_Page extract:_
# My deer season, deer pics



## boonieman (Dec 28, 2005)

Well, I had to settle for a smallish 5-pointer, 120 pounds dressed. I hunted for 2 1/2 days before even seeing a deer and I needed some meat so I had decided I'd take one for meat vs antlers this year. However, my neighbor got one just down the road from me out of a honeysuckle thicket. I drive by there all the time, even at night, and had never seen this buck.


----------



## Bearfootfarm (Jul 13, 2006)

They both look like trophies to me. And yours will probably taste better! Congrats!


----------



## big rockpile (Feb 24, 2003)

Congrats on the Deer.

big rockpile


----------



## NJ Rich (Dec 14, 2005)

Hey BIg Rockpile,

I don't know, but how do horns taste anyway? I bet your deer tastes better than his.

Meat is a good thing, horns are to brag about. I'll take good meat anyday.


----------



## boonieman (Dec 28, 2005)

"Hey BIg Rockpile,
I don't know, but how do horns taste anyway? I bet your deer tastes better than his. Meat is a good thing, horns are to brag about. I'll take good meat anyday."

_Supplied records:_
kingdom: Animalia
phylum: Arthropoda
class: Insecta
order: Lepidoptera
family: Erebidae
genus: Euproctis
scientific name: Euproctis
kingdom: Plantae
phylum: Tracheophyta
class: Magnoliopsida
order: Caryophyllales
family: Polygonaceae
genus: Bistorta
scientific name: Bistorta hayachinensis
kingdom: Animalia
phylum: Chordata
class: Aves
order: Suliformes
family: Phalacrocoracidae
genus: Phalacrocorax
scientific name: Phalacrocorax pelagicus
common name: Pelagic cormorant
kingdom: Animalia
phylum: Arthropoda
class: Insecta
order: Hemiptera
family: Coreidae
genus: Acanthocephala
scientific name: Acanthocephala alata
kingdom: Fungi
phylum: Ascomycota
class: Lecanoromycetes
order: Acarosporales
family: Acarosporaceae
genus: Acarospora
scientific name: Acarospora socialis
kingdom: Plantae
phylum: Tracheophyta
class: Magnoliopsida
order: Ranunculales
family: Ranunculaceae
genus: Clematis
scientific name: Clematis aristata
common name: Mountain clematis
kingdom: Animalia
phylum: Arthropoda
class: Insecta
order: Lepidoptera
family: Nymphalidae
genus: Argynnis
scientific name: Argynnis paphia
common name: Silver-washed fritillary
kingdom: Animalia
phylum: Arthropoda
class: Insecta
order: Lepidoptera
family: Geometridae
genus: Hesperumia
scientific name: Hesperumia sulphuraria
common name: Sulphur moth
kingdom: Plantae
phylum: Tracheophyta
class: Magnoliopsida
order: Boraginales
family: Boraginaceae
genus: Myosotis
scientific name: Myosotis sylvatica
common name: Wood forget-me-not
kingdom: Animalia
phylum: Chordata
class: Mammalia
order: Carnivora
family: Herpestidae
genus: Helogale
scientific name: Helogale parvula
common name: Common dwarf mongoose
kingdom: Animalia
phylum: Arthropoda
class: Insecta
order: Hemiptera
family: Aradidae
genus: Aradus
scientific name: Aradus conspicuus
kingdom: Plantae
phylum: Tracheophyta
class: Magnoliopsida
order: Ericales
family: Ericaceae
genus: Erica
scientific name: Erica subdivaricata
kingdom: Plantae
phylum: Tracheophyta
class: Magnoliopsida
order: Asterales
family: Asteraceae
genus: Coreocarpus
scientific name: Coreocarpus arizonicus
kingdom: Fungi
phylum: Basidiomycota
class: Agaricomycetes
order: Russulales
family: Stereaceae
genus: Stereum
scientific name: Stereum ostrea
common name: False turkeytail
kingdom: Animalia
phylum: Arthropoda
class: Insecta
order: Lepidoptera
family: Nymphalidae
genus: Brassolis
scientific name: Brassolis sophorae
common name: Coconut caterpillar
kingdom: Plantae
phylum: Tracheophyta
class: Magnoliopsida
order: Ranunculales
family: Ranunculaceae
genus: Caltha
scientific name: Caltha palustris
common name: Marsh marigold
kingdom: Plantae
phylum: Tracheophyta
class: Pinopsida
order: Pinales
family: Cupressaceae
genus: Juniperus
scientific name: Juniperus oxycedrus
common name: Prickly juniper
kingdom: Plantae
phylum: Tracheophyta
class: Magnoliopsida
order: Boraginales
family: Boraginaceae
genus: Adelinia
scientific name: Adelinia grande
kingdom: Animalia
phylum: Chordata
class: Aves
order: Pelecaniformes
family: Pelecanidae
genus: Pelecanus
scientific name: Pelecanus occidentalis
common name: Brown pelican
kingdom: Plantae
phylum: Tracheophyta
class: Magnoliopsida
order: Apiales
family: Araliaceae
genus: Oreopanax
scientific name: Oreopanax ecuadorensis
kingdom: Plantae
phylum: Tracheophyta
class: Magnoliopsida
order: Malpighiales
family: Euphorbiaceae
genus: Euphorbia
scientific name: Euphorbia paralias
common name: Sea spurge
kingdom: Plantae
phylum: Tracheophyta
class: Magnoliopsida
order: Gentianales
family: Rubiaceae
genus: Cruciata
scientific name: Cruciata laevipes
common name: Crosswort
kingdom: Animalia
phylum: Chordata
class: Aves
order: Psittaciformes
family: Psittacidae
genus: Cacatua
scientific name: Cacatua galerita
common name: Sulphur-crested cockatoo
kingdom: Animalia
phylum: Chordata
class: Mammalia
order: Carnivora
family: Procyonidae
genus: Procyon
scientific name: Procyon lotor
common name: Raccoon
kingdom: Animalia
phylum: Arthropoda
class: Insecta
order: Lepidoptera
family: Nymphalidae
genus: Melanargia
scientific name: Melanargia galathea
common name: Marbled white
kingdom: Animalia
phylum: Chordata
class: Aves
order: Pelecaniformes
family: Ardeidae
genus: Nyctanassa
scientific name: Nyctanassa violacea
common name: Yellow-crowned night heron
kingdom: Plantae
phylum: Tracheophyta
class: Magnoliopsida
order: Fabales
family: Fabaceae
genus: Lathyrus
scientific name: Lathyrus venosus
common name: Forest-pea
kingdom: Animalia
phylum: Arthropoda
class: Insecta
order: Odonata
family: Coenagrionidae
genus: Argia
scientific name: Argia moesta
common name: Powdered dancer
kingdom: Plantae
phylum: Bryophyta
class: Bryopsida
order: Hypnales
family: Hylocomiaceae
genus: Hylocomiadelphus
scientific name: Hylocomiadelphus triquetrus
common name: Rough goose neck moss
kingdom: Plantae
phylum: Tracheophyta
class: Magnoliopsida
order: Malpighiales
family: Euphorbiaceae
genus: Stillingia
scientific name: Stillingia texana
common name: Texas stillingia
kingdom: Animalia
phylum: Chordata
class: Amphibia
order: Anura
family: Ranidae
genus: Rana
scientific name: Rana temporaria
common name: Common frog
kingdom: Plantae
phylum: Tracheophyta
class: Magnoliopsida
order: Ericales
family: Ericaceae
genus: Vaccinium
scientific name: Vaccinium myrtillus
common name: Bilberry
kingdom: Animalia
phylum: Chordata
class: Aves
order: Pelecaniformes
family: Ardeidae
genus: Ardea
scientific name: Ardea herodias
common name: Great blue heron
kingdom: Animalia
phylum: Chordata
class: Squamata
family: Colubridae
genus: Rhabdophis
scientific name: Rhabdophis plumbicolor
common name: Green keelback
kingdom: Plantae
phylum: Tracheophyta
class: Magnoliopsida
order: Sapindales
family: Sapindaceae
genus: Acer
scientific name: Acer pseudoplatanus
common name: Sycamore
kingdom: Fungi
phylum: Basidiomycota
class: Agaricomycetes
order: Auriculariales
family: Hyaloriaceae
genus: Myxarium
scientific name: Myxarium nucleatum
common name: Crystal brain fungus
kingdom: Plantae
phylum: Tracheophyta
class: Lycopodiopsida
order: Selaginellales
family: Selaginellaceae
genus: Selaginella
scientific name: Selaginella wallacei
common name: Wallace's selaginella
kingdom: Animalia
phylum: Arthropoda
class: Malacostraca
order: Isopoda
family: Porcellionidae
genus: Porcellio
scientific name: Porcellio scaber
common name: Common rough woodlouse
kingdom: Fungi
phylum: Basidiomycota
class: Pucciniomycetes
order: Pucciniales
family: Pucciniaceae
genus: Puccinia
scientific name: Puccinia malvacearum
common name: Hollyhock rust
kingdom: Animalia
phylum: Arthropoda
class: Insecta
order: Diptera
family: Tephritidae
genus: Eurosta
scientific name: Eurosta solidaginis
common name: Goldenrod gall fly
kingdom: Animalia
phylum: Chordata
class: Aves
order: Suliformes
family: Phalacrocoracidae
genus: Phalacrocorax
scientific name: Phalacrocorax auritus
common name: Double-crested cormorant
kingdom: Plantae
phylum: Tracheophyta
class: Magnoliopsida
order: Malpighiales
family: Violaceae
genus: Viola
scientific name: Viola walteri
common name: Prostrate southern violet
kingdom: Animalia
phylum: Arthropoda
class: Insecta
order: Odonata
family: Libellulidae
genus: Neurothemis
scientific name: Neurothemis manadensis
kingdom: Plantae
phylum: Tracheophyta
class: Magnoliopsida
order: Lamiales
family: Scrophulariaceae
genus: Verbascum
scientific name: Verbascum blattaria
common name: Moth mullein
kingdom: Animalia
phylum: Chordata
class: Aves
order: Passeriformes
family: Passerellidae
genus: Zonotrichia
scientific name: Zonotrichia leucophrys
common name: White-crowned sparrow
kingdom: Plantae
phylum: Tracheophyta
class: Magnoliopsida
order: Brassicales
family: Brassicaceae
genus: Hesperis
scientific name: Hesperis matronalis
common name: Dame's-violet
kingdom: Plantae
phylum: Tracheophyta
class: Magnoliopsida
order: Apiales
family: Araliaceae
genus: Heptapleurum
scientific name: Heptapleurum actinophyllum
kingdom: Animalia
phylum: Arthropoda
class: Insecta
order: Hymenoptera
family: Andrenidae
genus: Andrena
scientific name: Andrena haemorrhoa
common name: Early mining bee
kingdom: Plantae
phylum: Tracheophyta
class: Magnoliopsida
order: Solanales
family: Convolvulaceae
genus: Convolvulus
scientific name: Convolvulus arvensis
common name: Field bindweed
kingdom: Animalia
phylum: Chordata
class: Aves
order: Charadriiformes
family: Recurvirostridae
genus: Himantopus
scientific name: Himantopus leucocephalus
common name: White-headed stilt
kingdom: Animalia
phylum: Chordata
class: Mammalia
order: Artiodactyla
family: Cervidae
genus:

_Exercise details:_
Write what comes next in the deer season thread, picking up after its last line. The items aren't needed.

_Answer for the task:_
No doubt about it, logically the meat from a doe or young buck is the best, and for meat that's what I usually try to get. I would be lying though if I said the sight of a really nice buck doesn't still get me excited. Also, in the years I dont manage to get a good buck, I always say "this deer is a LOT better eating than a big ole nasty buck". :rock:


----------



## Guest (Nov 22, 2006)

Congrats on the deer to you and your neighbor. With proper aging you can make ole Mossy Horns taste like a yearling. I aged a big ole buck for about 16 days in a cooler and he turned out to be one of the tenderist deer I've ever eaten. But for the common Joe who doesn't have a big cooler to put his deer in, the little buck will be a lot better eating.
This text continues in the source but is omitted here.